During Design Week, Milan becomes a global infrastructure where every square meter is monetizable. During Art Week, no. Miart, even in its recent evolution, which we praise for its skyline-view location (although the stands are in a usual pavilion, albeit more inconvenient because it is spread over three different floors), remains a fair that speaks an international language in form, but deeply rooted in a dynamic that is still very domestic in substance. The Italian market is its real center of gravity, even when the ambition is global. Sales fluctuate, average values remain cautious compared to the standards of major international fairs, and the exceptions, those few works that exceed the threshold of the average, remain such: episodes, not system.
From the post-fair phone calls we made with galleries, a picture emerges that is far from euphoric: net of a few significant sales in the range of 100,000 euros, the average transactions are rather between 10 and 20,000 euros, a level hardly compatible with the fair’s international ambitions. The market appears to be extremely cautious, and geopolitical tensions are not enough to explain the phenomenon: if the very high end continues to hold up, the others show signs of severe distress. And the comparison with Design Week is inevitable: there, too, inflation, energy costs and war could have weighed in, yet the results tell of a more solid system, supported by structured industrial supply chains.
Around, even during Art Week the city is filled with widespread events, exhibitions, openings, talks. But their economic and media density is incomparable to Design Week. Art Week does not invade Milan: it runs through it. It does not transform it: it accompanies it.

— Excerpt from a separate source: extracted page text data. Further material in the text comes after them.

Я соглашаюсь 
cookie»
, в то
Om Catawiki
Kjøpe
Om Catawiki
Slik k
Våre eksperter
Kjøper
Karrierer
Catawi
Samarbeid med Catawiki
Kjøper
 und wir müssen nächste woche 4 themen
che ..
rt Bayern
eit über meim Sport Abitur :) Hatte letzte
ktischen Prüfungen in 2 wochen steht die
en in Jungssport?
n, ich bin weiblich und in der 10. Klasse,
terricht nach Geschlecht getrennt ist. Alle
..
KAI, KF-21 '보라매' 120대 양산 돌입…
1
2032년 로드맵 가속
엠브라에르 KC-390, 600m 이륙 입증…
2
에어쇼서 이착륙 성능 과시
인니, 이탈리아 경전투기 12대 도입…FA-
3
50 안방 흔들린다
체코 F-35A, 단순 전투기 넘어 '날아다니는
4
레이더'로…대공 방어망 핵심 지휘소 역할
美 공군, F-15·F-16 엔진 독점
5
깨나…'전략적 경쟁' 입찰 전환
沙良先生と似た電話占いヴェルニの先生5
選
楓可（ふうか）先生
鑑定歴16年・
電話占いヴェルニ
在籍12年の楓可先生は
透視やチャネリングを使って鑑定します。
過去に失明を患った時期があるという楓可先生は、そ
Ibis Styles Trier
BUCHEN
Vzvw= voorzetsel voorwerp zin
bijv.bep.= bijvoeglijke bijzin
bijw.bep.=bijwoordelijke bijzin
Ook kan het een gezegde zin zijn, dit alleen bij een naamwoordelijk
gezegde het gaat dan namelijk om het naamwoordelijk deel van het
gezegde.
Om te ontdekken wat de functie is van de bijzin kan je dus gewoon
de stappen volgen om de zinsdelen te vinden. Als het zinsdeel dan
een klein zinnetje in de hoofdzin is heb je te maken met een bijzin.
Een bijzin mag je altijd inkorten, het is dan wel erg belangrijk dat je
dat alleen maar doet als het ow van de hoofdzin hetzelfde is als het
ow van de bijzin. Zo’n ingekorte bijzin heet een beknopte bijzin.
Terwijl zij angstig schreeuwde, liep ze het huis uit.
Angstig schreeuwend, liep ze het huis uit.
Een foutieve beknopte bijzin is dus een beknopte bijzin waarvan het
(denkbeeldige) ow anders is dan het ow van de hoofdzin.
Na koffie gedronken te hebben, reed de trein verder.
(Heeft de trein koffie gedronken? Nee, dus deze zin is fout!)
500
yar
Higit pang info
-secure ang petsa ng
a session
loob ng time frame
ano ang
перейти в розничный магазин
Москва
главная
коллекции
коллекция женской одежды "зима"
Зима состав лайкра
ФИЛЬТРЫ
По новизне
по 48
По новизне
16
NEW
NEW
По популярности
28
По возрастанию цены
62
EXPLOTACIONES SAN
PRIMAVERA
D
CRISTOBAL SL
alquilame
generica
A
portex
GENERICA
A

The queues outside the events, in short, are not there. And if there are faults, they should be blamed on the contemporary art system and its exclusivity. The difference is not aesthetic. It is not a question of quality, nor of cultural importance. It is a question of structure.
Here the real friction. Not between art and design as categories, but between two models of cultural economy that coexist without ever really overlapping. For one week it becomes the global capital of design as a creative industry. For the other it retreats into a more reflective, more institutional, less spectacular dimension. This is not a contradiction: it is an identity strategy. But it is also a permanent tension. Because the two systems are not alike. They do not have the same kind of audience, they do not generate the same kind of flows, they do not produce the same economic density. One is expansive, the other is selective. One occupies the city, the other runs through it. And Milan lives exactly within this gap.
Not all stages have the same energy. Some are full arenas, where the city expands to become a global system. Others remain more collected spaces, almost dress rehearsals of a language that does not necessarily seek a large audience.
And perhaps the question is not who moves Milan. The question is how much Milan can still distinguish between what fills it and what flows through it.